レースオブチャンピオンズ(ROC)は6月28日、史上初めてバーチャルで開催。世界各国のモータースポーツのトップドライバー15人を制し頂点に立ったのは、2019年世界ラリークロス王者のティミー・ハンセンだった。
モータースポーツ・ゲームスとの共催で開催されたこのイベントは、現実世界でのROCと同様のフォーマットで実施。F1、インディカー、ル・マン、WRC、世界ラリークロス、フォーミュラEといった世界のトップカテゴリーのほか、ビッグイベントの強豪が名を連ね、同一マシンによる一対一の対決に挑んだ。ROCの歴史の中でも象徴的な舞台、グラベルとターマックがミックスされたグランカナリアや、リヤドのツイスティなコース、ロンドンのウェンブリースタジアムなどが使われた。また、マシンにはVUHLスーパーカー、 KTM X-Bow、ラリークロスマシン、クラシックなROCバギーなど多彩なモデルが用意され、ドライビングスキルを対応させることも求められた。
グランドファイナルに進んだのはハンセンと、NASCARのメキシコチャンピオン、ルーベン・ガルシアJr。この対決を制したハンセンが、史上初めて開催されたバーチャルROCの記念すべきチャンピオンとなった。

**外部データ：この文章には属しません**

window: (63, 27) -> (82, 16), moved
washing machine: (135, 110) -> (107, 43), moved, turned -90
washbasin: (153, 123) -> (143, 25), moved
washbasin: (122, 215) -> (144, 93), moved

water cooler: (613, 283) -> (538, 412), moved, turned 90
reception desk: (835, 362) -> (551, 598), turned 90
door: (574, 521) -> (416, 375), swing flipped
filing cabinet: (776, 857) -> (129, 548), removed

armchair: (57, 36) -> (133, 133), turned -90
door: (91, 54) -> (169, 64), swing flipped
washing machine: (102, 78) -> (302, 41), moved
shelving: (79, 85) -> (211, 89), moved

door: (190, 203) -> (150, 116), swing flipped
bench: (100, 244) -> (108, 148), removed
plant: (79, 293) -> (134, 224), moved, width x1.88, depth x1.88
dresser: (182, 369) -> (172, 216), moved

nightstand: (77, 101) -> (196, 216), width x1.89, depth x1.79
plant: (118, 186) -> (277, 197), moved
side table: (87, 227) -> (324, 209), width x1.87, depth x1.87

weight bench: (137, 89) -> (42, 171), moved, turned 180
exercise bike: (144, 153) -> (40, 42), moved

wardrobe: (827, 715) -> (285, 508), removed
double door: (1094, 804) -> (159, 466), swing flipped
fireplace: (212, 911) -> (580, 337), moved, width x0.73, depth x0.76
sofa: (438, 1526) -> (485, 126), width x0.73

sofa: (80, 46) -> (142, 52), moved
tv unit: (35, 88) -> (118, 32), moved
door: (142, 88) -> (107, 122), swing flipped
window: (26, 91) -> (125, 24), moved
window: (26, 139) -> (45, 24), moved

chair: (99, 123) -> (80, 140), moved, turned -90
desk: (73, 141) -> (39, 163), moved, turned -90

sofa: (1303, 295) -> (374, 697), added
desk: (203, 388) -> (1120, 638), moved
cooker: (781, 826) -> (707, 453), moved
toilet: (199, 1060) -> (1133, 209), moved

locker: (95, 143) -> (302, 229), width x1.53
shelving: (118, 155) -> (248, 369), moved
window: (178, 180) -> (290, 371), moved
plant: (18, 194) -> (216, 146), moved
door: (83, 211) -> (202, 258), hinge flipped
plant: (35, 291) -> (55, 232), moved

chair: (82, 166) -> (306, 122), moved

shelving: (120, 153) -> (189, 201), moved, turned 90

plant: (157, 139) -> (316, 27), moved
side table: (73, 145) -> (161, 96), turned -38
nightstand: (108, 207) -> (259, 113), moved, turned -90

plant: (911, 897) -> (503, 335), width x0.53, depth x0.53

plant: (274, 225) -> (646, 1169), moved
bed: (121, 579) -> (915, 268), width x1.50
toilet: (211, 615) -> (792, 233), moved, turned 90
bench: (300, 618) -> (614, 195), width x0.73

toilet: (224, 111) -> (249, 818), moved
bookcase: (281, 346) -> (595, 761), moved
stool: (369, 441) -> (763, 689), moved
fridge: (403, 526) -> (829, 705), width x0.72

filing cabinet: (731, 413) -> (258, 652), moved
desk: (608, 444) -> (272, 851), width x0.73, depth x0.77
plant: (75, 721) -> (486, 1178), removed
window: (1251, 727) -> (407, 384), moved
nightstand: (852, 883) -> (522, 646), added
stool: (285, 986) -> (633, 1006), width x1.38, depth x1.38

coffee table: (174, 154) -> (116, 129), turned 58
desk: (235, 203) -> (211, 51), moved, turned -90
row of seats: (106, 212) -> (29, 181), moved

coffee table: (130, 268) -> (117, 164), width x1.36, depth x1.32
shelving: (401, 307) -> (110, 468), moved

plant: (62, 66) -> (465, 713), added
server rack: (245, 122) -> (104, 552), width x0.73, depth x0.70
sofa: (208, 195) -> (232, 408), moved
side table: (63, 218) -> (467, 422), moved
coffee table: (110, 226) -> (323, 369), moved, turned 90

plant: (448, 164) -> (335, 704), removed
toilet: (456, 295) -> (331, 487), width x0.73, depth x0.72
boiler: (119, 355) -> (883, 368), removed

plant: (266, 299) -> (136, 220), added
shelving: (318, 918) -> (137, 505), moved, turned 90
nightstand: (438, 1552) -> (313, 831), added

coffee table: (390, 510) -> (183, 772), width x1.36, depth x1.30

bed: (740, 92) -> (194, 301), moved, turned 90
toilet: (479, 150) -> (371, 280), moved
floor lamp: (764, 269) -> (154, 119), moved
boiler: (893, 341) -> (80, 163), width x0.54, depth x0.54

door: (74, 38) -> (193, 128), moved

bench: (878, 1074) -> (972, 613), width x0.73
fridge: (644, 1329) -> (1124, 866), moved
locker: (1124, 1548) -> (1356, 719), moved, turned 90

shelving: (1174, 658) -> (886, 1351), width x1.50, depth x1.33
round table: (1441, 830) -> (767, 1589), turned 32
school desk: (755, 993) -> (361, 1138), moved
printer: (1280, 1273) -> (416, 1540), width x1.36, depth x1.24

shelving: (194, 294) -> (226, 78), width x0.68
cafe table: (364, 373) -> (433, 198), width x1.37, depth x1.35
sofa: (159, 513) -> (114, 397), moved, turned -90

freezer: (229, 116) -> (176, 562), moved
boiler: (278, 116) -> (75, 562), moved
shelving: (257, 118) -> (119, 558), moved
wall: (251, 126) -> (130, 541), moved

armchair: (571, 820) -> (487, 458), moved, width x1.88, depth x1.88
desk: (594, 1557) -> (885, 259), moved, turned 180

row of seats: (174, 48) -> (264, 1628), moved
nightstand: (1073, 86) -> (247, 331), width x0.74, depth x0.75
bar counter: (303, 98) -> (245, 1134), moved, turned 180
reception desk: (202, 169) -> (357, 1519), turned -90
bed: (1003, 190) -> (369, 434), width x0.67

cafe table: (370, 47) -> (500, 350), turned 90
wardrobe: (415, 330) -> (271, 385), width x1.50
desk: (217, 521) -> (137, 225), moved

レース後、ハンセンは「この大会で勝ったなんて、マジ?」と興奮を隠さない。
「(弟の)ケビンも一緒に喜んでくれて、ウチの中だけど現場と同じ雰囲気だよ! このレースに招いてもらい、本当に光栄に思う。子どもの頃からレースオブチャンピオンズは観てきたし、出ているのはみんな偉大な人たちばかりだった。だから出場することはずっと大きな夢だった。もちろん、実際に顔を合わせたかったけど、今は仕方ない。いつかまた、今度はリアルで出てみせるよ!」
「グランカナリアはラリークロスでレースをしたことがあったから、今回のファイナルも慣れていた。でも、ミスをしないようにレース前に練習した。今回はそれがよかったかな」
「実は、simレーシングではケビンの方がいつも速かったんだけど、今シーズンはラリークロスが開幕できず、バーチャルレースしか参加ができなかったから、それが練習になっていた。何時間も走ったし、今はよかったと思っている。バーチャルのレースはもうすぐシーズンが終わるし、来週末には現実世界のレースが再開する。でも、バーチャルのシーズンをこのように締めくくることができて最高だよ」
セミファイナルでは、DTMチャンピオンのレネ・ラストを破ったハンセン。もうひとつの対戦では、2020年のフォーミュラE選手権リーダー、アントニオ・フェリックス・ダ・コスタがガルシアと対戦していた。
ペター・ソルベルグは準々決勝まで進出したが、ここでハンセンに敗れることに。また世界RXではソルベルグのチームメイトとしてタイトル連覇を果たしたヨハン・クリストファーソンも、準々決勝でラストに敗れている。この準々決勝では、ダ・コスタが2020年のフォーミュラEで母国ラウンド優勝を飾ったストフェル・バンドーンを下し、2020年のバーチャル・ル・マン24時間のウイナー、ラファエル・マルシエロはガルシアに及ばなかった。